Task objective ▸
In the listing below, find the line containing "FIGURE 1 The" and the line containing "Table 4. Risk". Repeat exactly those two lines and every line between them.

Data for this exercise ▸
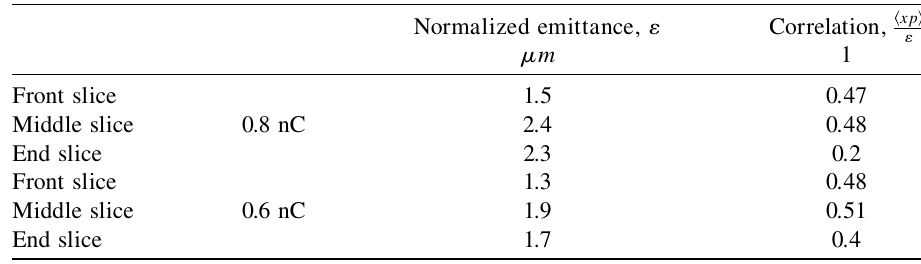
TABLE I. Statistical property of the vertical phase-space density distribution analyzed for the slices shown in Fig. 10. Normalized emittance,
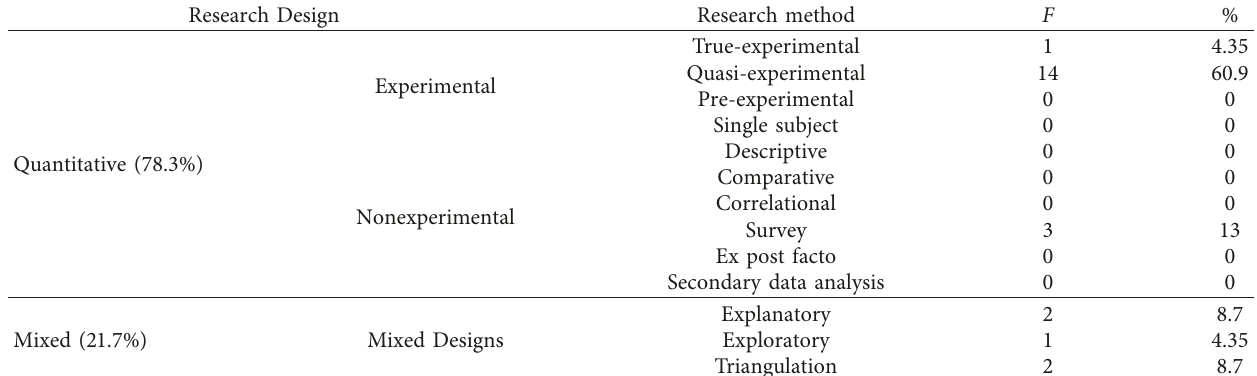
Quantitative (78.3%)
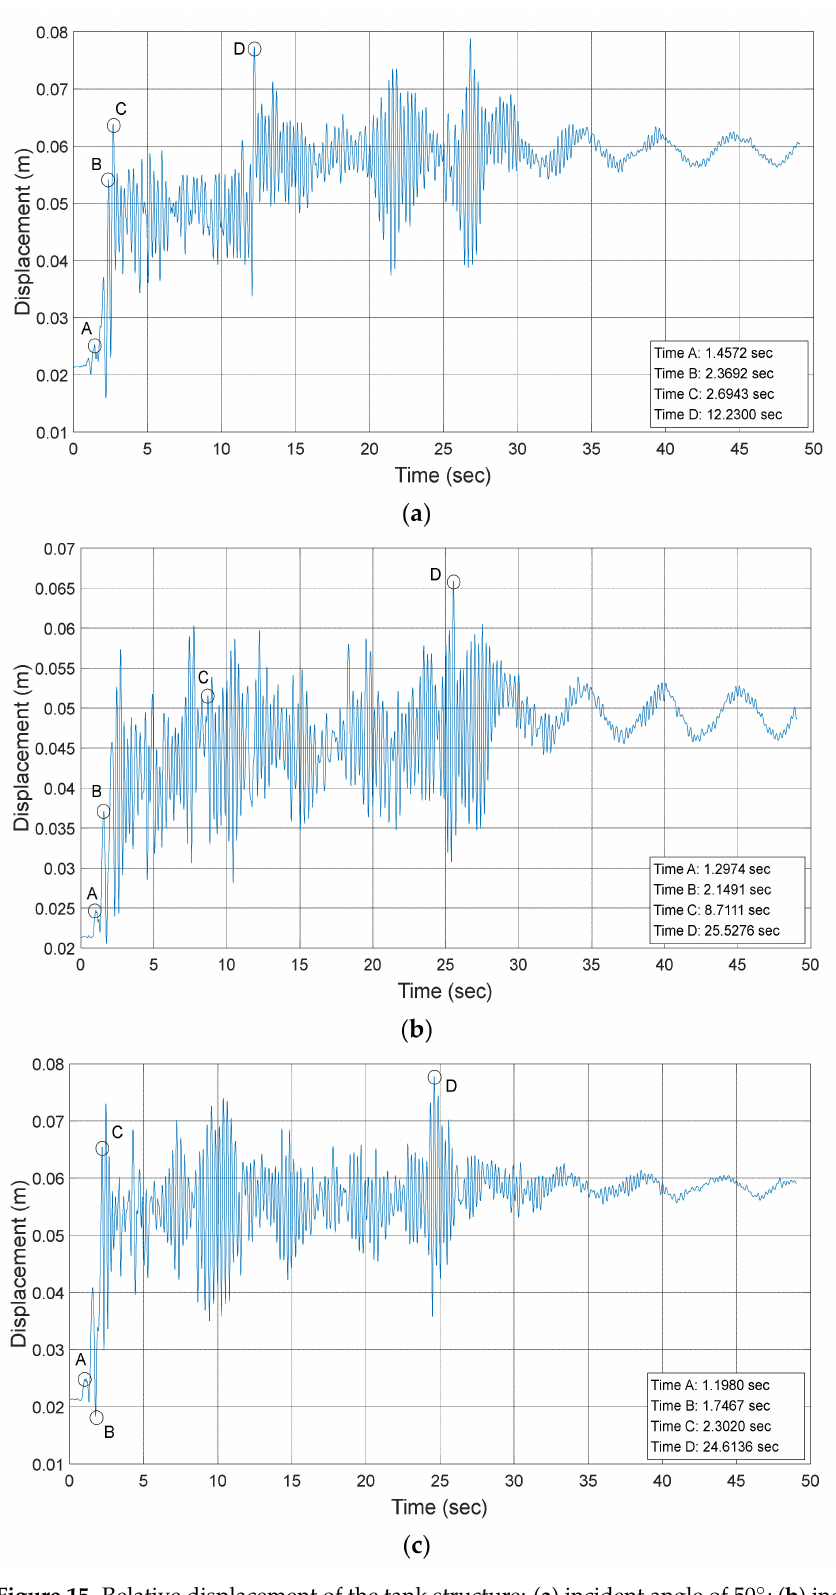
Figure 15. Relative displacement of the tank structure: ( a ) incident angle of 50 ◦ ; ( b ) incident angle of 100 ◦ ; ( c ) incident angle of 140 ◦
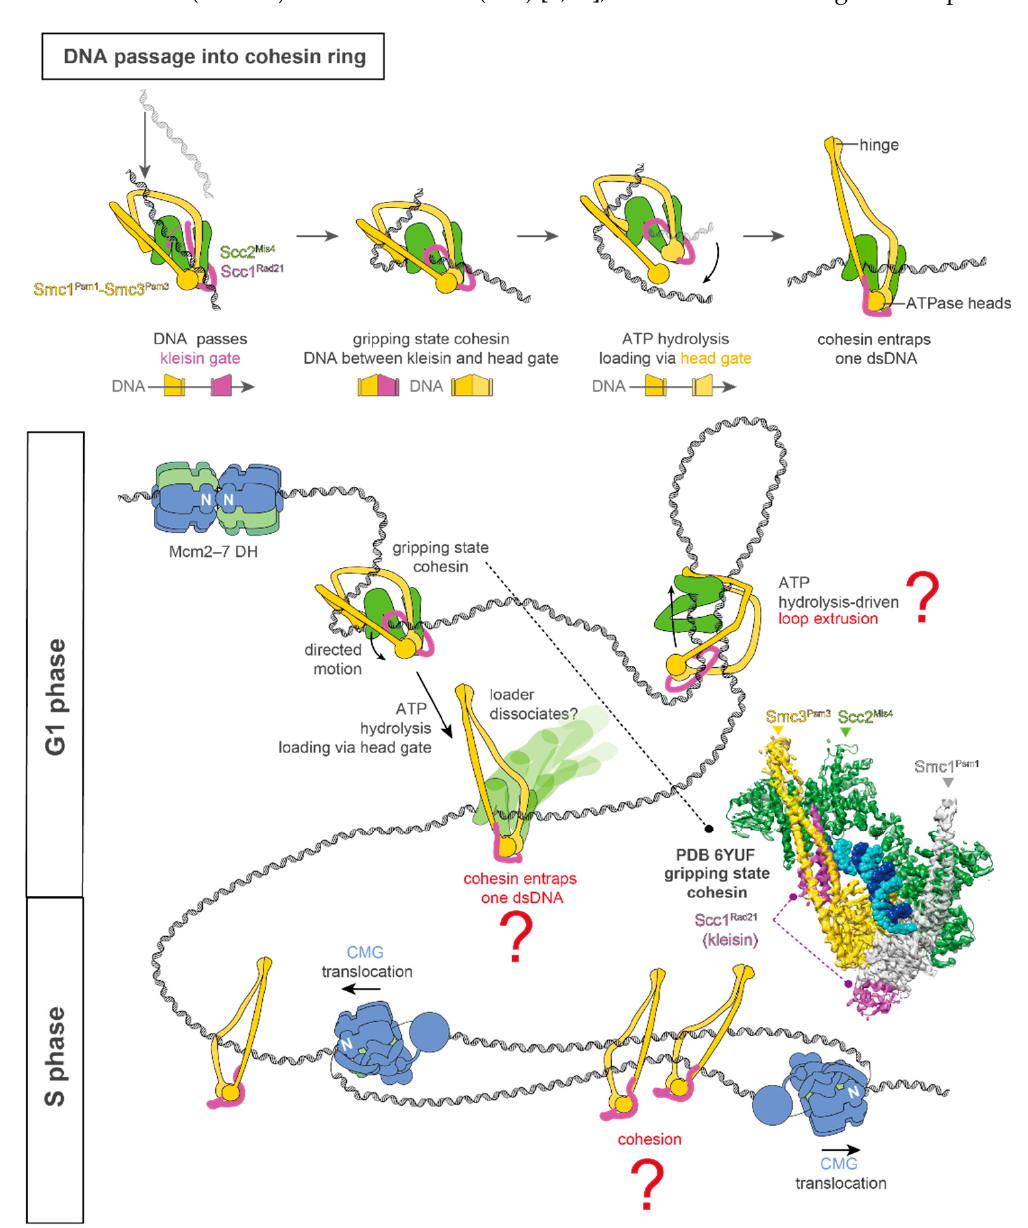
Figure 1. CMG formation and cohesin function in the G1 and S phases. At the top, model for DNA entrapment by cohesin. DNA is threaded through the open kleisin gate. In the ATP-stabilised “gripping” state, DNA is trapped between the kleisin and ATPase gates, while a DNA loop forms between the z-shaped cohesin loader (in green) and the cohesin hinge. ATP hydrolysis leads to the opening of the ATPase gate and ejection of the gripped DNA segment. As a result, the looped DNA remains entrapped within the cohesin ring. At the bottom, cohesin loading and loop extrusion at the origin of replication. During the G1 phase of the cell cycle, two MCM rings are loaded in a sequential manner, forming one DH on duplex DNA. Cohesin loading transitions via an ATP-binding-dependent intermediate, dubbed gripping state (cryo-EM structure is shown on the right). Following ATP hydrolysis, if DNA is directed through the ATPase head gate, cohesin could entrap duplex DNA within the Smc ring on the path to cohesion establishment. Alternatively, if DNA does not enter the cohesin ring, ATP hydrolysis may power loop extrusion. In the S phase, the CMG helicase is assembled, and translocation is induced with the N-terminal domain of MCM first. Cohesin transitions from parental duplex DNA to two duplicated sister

==

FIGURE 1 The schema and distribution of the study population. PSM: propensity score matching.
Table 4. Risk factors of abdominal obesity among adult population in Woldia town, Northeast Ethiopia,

Answer for this exercise ▸
FIGURE 1 The schema and distribution of the study population. PSM: propensity score matching.
Table 4. Risk factors of abdominal obesity among adult population in Woldia town, Northeast Ethiopia,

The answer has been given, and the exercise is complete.